Stored records
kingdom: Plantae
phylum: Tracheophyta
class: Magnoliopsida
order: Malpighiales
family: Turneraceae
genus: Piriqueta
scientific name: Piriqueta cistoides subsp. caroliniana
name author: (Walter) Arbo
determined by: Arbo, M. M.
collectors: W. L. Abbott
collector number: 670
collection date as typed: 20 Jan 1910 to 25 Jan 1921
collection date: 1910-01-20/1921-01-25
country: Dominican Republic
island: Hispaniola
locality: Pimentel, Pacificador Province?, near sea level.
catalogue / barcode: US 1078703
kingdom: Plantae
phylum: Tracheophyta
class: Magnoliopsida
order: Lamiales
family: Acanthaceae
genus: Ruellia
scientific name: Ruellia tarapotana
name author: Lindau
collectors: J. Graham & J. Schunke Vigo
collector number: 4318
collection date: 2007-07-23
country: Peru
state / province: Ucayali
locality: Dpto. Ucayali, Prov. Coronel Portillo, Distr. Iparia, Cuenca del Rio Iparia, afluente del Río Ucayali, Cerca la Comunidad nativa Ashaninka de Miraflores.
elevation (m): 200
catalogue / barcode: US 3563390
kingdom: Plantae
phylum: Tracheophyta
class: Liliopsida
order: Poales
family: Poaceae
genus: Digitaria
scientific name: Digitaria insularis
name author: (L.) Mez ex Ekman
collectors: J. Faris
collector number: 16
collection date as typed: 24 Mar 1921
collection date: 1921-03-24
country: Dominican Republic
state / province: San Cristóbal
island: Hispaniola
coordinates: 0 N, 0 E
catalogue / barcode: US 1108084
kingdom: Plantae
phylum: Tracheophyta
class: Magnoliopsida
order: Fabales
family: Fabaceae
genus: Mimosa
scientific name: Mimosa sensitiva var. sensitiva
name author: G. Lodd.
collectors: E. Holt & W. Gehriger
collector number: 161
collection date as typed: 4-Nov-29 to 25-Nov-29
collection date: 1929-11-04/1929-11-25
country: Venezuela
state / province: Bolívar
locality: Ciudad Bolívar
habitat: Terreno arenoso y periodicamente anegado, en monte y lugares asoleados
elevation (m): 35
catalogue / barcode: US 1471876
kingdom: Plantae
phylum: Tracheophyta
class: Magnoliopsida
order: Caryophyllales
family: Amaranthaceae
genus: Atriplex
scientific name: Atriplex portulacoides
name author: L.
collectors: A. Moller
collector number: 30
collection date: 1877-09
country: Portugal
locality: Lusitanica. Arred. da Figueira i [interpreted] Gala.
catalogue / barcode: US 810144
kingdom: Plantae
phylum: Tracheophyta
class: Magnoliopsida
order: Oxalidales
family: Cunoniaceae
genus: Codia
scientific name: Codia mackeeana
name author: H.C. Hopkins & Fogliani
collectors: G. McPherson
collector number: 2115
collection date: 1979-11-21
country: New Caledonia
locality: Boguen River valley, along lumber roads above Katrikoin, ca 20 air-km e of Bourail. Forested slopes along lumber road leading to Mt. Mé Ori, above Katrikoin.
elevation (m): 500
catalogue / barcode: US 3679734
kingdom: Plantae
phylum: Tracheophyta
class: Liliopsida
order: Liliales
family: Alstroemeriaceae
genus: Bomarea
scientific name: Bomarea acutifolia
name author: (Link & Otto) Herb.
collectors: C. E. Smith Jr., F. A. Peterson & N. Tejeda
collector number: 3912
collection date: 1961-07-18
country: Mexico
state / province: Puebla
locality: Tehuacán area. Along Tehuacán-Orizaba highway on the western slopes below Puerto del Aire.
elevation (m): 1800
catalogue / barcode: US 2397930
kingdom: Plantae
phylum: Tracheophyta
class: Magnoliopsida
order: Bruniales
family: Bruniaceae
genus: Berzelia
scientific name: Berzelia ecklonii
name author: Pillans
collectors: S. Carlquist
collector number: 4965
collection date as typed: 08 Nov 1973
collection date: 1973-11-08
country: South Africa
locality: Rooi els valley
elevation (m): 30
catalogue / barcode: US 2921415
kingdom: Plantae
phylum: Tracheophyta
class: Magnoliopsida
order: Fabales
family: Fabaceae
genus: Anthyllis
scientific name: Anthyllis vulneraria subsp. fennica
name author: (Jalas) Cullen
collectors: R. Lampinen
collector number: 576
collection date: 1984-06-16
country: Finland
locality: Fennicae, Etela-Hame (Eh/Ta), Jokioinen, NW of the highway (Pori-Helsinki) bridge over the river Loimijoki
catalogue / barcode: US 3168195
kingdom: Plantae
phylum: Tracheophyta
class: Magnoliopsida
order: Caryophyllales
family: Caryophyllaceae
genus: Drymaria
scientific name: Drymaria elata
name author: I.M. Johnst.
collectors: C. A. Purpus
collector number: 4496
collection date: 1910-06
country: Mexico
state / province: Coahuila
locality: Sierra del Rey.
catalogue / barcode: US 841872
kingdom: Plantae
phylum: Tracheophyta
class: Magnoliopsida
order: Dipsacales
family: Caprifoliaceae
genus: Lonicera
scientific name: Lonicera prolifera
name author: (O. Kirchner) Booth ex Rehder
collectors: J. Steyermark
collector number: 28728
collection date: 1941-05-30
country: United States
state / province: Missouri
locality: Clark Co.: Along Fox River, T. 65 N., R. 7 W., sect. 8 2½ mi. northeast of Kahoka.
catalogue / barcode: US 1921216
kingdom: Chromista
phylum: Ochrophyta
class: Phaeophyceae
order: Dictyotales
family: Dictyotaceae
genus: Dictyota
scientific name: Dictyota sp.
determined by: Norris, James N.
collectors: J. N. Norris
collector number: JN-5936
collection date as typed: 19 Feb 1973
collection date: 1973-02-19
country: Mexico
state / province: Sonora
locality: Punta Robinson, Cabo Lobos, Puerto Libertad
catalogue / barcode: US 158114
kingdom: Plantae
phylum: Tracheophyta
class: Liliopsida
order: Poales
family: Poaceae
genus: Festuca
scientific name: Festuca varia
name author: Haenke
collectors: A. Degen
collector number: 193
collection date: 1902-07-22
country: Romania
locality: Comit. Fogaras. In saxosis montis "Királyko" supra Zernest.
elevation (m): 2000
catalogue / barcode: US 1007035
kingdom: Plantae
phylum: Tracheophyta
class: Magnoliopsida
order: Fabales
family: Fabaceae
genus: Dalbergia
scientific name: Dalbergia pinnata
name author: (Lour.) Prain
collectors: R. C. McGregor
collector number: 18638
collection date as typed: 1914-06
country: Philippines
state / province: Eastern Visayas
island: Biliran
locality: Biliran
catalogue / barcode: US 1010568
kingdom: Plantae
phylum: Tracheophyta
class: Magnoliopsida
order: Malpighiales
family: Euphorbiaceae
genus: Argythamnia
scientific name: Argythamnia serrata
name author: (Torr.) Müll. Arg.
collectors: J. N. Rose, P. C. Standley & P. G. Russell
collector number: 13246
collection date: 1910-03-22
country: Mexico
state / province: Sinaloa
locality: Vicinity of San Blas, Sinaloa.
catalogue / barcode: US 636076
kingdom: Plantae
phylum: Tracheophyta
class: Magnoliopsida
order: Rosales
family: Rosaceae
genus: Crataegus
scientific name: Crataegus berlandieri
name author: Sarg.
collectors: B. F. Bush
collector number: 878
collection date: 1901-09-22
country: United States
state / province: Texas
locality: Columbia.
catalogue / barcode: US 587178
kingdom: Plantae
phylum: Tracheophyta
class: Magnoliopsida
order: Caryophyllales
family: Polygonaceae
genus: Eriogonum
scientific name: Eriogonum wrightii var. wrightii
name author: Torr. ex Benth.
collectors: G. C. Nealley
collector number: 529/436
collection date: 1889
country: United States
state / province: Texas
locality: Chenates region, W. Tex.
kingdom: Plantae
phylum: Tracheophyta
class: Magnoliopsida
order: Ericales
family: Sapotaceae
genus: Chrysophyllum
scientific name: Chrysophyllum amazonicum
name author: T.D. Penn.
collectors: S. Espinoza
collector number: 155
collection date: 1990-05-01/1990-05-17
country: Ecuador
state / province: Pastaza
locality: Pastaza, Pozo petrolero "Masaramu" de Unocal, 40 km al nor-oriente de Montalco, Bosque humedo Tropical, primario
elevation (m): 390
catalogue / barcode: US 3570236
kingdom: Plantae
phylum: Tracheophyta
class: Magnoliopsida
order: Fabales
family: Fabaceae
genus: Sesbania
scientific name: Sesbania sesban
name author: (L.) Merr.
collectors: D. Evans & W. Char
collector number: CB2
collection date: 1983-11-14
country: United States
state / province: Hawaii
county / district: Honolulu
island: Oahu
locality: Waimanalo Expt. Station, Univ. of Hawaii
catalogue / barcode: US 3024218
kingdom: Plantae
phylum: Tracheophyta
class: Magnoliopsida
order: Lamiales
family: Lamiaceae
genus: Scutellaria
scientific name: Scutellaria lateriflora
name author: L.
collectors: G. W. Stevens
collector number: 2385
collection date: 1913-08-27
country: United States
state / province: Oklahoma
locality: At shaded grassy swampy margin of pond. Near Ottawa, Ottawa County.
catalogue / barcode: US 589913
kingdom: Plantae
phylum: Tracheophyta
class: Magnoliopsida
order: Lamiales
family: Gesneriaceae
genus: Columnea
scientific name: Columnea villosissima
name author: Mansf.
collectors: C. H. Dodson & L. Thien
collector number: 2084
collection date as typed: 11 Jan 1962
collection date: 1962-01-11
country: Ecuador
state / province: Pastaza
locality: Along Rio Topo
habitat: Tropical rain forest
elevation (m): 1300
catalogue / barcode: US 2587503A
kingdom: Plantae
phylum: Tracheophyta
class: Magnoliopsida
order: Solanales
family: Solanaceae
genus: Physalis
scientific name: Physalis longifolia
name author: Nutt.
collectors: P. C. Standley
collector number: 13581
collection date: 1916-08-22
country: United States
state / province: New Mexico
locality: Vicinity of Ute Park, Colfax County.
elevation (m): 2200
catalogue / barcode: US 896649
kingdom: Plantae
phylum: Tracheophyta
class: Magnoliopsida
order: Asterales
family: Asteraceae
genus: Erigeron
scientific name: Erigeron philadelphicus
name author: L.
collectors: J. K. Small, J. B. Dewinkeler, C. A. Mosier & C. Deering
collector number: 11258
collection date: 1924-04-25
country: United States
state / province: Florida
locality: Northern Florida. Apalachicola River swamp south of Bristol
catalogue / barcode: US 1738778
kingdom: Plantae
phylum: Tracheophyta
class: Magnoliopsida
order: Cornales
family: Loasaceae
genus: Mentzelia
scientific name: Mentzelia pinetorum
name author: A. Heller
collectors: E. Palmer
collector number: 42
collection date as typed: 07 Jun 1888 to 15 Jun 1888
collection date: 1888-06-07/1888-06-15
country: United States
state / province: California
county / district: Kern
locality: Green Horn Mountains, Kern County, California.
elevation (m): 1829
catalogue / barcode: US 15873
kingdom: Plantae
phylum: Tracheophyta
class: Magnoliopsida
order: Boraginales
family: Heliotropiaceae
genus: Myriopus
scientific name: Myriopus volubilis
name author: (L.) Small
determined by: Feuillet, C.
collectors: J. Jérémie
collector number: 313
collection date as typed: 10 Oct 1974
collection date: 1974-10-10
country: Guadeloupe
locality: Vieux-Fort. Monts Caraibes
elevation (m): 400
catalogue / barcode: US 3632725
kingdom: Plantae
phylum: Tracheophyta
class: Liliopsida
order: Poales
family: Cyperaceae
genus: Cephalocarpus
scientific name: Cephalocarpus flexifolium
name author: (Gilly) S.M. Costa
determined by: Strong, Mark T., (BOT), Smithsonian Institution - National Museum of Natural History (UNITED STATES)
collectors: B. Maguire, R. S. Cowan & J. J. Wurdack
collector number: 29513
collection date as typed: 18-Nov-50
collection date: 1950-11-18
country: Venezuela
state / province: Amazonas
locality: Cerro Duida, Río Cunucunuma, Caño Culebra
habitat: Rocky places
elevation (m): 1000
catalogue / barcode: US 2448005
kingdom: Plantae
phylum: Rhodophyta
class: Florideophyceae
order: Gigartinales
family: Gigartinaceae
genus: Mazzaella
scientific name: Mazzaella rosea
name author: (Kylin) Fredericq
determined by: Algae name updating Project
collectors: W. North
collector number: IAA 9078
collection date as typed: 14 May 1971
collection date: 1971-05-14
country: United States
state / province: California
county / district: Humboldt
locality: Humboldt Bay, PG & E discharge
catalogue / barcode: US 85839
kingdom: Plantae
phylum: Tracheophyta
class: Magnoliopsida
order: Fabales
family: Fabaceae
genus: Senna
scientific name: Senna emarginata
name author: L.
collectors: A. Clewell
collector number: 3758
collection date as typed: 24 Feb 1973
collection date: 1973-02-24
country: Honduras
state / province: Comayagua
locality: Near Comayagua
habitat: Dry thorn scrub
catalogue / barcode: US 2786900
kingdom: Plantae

:: Your task ::
Recast the lines from the one containing "scientific name: Anthyllis" through the one containing "collector number: 4496", inclusive, as a JSON list of strings with one string per line and blank lines omitted.

:: Task output ::
[
  "scientific name: Anthyllis vulneraria subsp. fennica",
  "name author: (Jalas) Cullen",
  "collectors: R. Lampinen",
  "collector number: 576",
  "collection date: 1984-06-16",
  "country: Finland",
  "locality: Fennicae, Etela-Hame (Eh/Ta), Jokioinen, NW of the highway (Pori-Helsinki) bridge over the river Loimijoki",
  "catalogue / barcode: US 3168195",
  "kingdom: Plantae",
  "phylum: Tracheophyta",
  "class: Magnoliopsida",
  "order: Caryophyllales",
  "family: Caryophyllaceae",
  "genus: Drymaria",
  "scientific name: Drymaria elata",
  "name author: I.M. Johnst.",
  "collectors: C. A. Purpus",
  "collector number: 4496"
]